For the first time in years, he didn’t feel the urge to bolt. The wall he’d built around himself, thick as cedar bark, was cracking little by little, every accidental brush of her hand, every unbroken stretch of eye contact chipping away at it. He hated the thrill of it, hated that he’d spent so long alone that a casual conversation with a stranger made his chest feel tight, like he was a 16 year old kid again asking his first date to prom. Part of him wanted to make an excuse, say he had a log he needed to finish carving before dawn, leave before he could get attached enough to be disappointed when she lost interest in the quiet, gruff carver who rarely left his property.
The sun dipped behind the Cascades as they talked, the air turning sharp enough that he could see his breath when he exhaled. She shivered, pulling her fleece tighter around her shoulders, and he didn’t even think before he grabbed the well-worn plaid flannel he’d draped over the back of his folding chair and held it out to her. She took it, her fingers brushing his for a full two seconds, longer than necessary, and held his gaze, her dark eyes glinting in the string lights strung between the pine trees. She admitted she’d been working up the nerve to talk to him for weeks, wanted to commission a carving for the three lynx that had been hit by a logging truck on the highway the month prior, knew he donated half his carving proceeds to local wildlife groups, would pay him whatever he asked. He told her he’d do it for free, if she brought black coffee and that peach pie Marnie had raved about she baked, and came with him to pick out the perfect cedar log up in the national forest the following Saturday. She laughed, nodding, said she’d even bring extra whipped cream.

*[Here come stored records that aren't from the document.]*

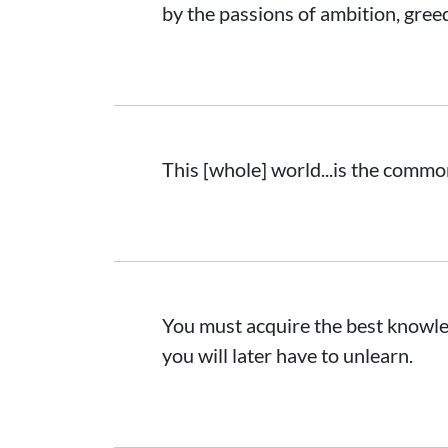
by the passions of ambition, greed
This [whole] world...is the common
You must acquire the best knowledg
you will later have to unlearn.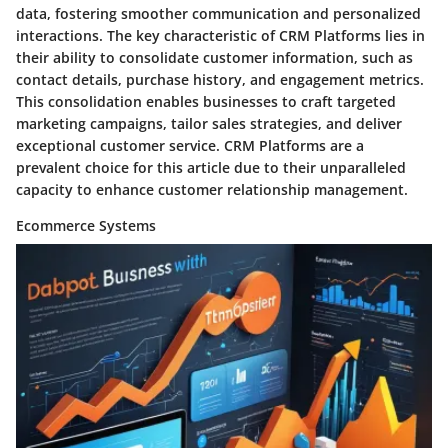
data, fostering smoother communication and personalized
interactions. The key characteristic of CRM Platforms lies in
their ability to consolidate customer information, such as
contact details, purchase history, and engagement metrics.
This consolidation enables businesses to craft targeted
marketing campaigns, tailor sales strategies, and deliver
exceptional customer service. CRM Platforms are a
prevalent choice for this article due to their unparalleled
capacity to enhance customer relationship management.
Ecommerce Systems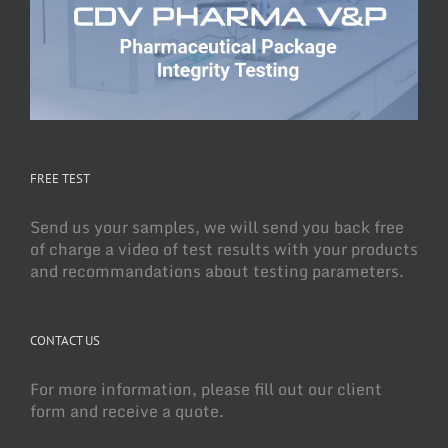
FREE TEST
Send us your samples, we will send you back free
of charge a video of test results with your products
and recommandations about testing parameters.
CONTACT US
For more information, please fill out our client
form and receive a quote.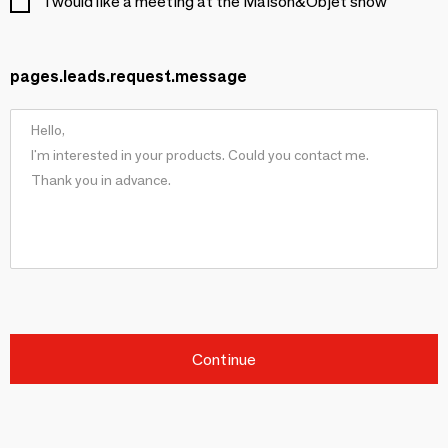
I would like a meeting at the Maison&Objet show
pages.leads.request.message
Continue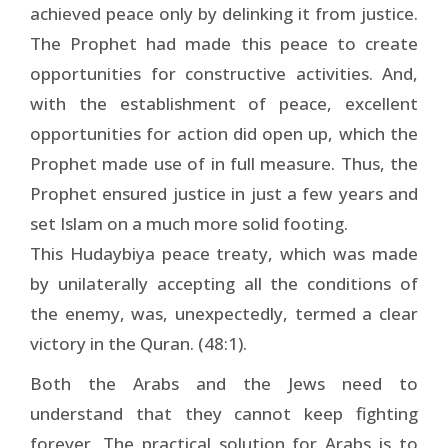
achieved peace only by delinking it from justice.
The Prophet had made this peace to create
opportunities for constructive activities. And,
with the establishment of peace, excellent
opportunities for action did open up, which the
Prophet made use of in full measure. Thus, the
Prophet ensured justice in just a few years and
set Islam on a much more solid footing.
This Hudaybiya peace treaty, which was made
by unilaterally accepting all the conditions of
the enemy, was, unexpectedly, termed a clear
victory in the Quran. (48:1).
Both the Arabs and the Jews need to
understand that they cannot keep fighting
forever. The practical solution for Arabs is to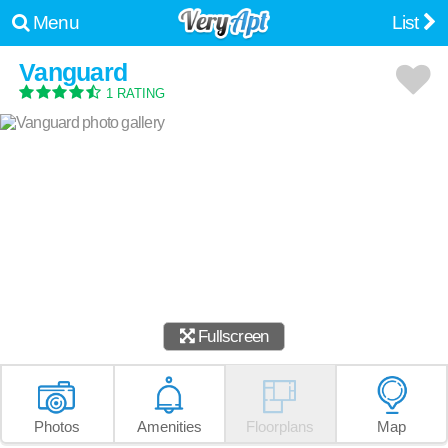
Menu
List
Vanguard
1 RATING
Fullscreen
Photos
Amenities
Floorplans
Map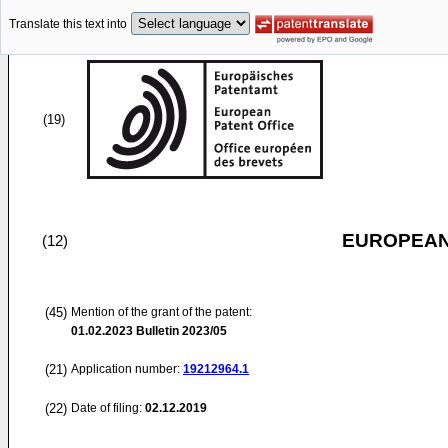
Translate this text into
(19)
EUROPEAN
(12)
(45)
Mention of the grant of the patent:
01.02.2023
Bulletin 2023/05
(21)
Application number:
19212964.1
(22)
Date of filing:
02.12.2019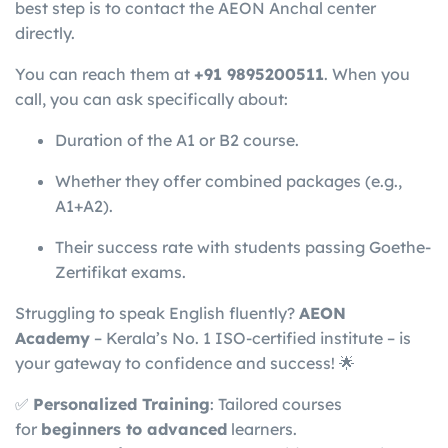
best step is to contact the AEON Anchal center
directly.
You can reach them at
+91 9895200511
. When you
call, you can ask specifically about:
Duration of the A1 or B2 course.
Whether they offer combined packages (e.g.,
A1+A2).
Their success rate with students passing Goethe-
Zertifikat exams.
Struggling to speak English fluently?
AEON
Academy
– Kerala’s No. 1 ISO-certified institute – is
your gateway to confidence and success! 🌟
✅
Personalized Training
: Tailored courses
for
beginners to advanced
learners.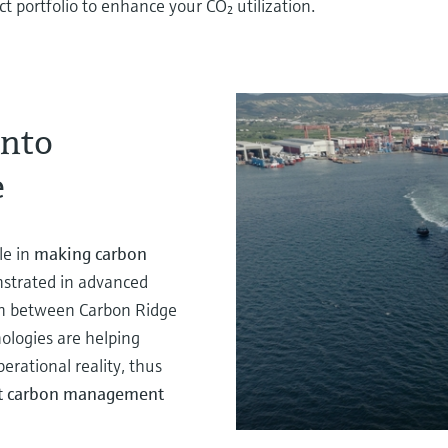
 portfolio to enhance your CO₂ utilization.
into
e
le in
making carbon
strated in advanced
ion between Carbon Ridge
ologies are helping
rational reality, thus
ent carbon management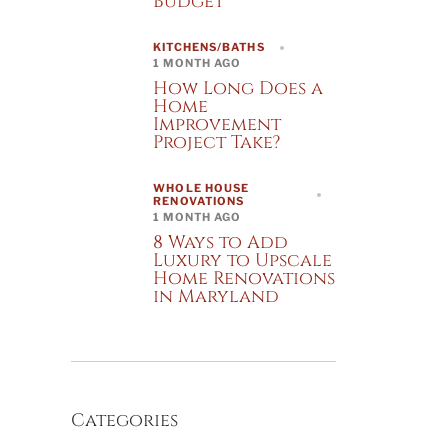
Budget
KITCHENS/BATHS
1 MONTH AGO
How Long Does a
Home
Improvement
Project Take?
WHOLE HOUSE
RENOVATIONS
1 MONTH AGO
8 Ways to Add
Luxury to Upscale
Home Renovations
in Maryland
Categories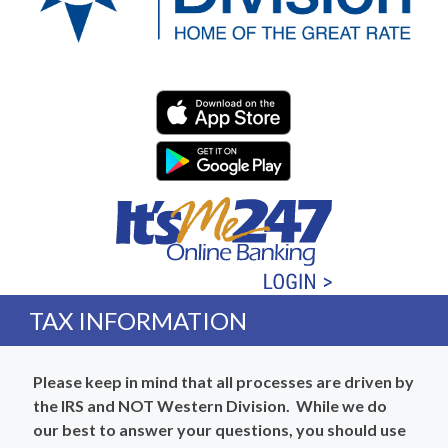
Western Division Federa
TAX INFORMATION
Please keep in mind that all processes are driven by
the IRS and NOT Western Division. While we do
our best to answer your questions, you should use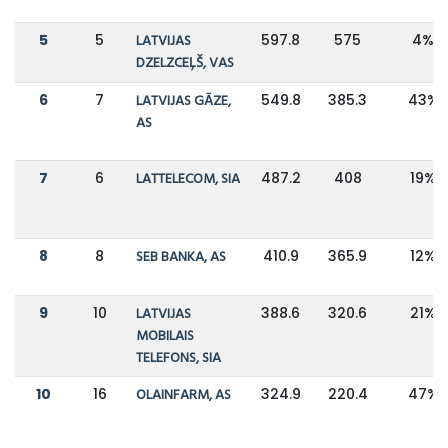
5
5
LATVIJAS
597.8
575
4%
DZELZCEĻŠ, VAS
6
7
LATVIJAS GĀZE,
549.8
385.3
43%
AS
7
6
LATTELECOM, SIA
487.2
408
19%
8
8
SEB BANKA, AS
410.9
365.9
12%
9
10
LATVIJAS
388.6
320.6
21%
MOBILAIS
TELEFONS, SIA
10
16
OLAINFARM, AS
324.9
220.4
47%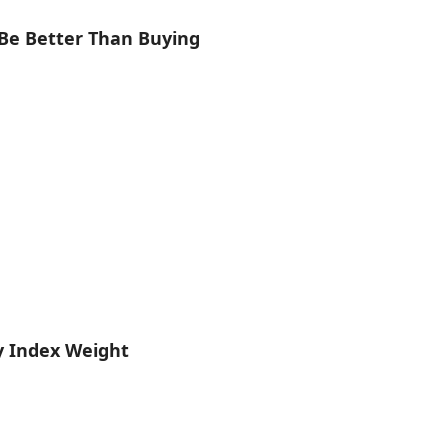
Be Better Than Buying
y Index Weight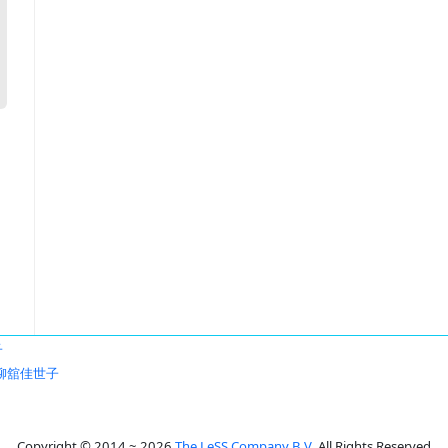
子
柳舘佳世子
Copyright © 2014 ~ 2026
The LeSS Company B.V.
All Rights Reserved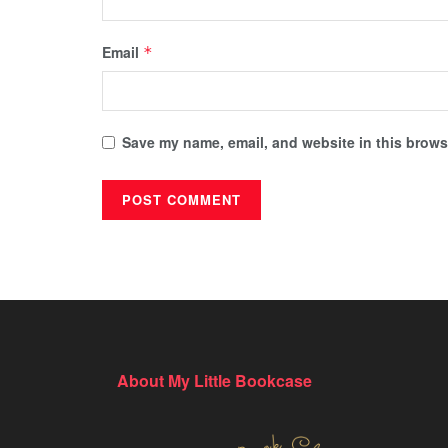
Email
*
Save my name, email, and website in this browse
About My Little Bookcase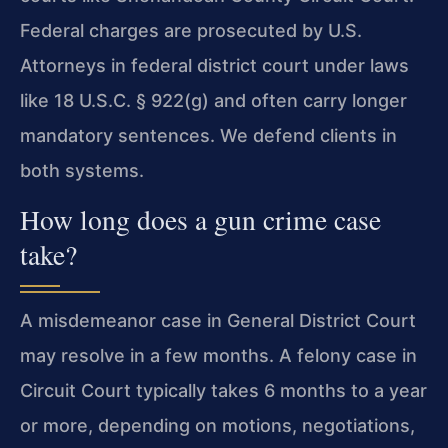
Federal charges are prosecuted by U.S.
Attorneys in federal district court under laws
like 18 U.S.C. § 922(g) and often carry longer
mandatory sentences. We defend clients in
both systems.
How long does a gun crime case
take?
A misdemeanor case in General District Court
may resolve in a few months. A felony case in
Circuit Court typically takes 6 months to a year
or more, depending on motions, negotiations,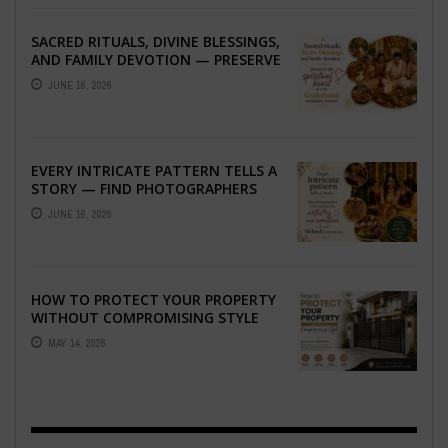
SACRED RITUALS, DIVINE BLESSINGS,
AND FAMILY DEVOTION — PRESERVE
THE SPIRITUAL HEART OF YOUR
JUNE 16, 2026
GRAHSHANTI ...
EVERY INTRICATE PATTERN TELLS A
STORY — FIND PHOTOGRAPHERS
WHO CAPTURE THE ARTISTRY AND
JUNE 16, 2026
EMOTION ...
HOW TO PROTECT YOUR PROPERTY
WITHOUT COMPROMISING STYLE
MAY 14, 2026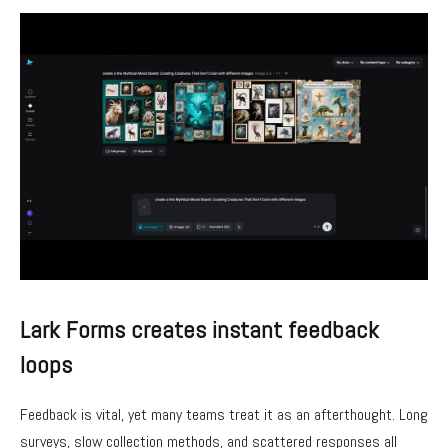
Lark Forms creates instant feedback
loops
Feedback is vital, yet many teams treat it as an afterthought. Long
surveys, slow collection methods, and scattered responses all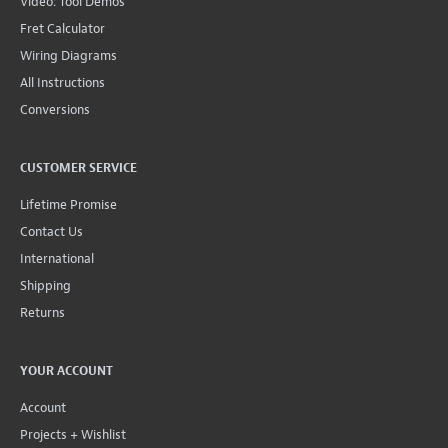
Video: Tool Demos
Fret Calculator
Wiring Diagrams
All Instructions
Conversions
CUSTOMER SERVICE
Lifetime Promise
Contact Us
International
Shipping
Returns
YOUR ACCOUNT
Account
Projects + Wishlist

Most of the crowd had left by then, only a handful of town regulars still sitting around the fire pit swapping old hunting stories. He walked her to his beat up 2008 Ford F150, his flannel hanging loose on her frame, sleeves rolled up twice to keep them from covering her hands. He opened the passenger door for her, and she paused before climbing in, tapping the silvery four-inch scar on his forearm with one warm finger, saying she wanted to hear the full story of how he got that while they were out in the woods next weekend. He nodded, leaning against the truck frame as she pulled the door shut, and watched her fumble with the radio until she found a station playing old Johnny Cash.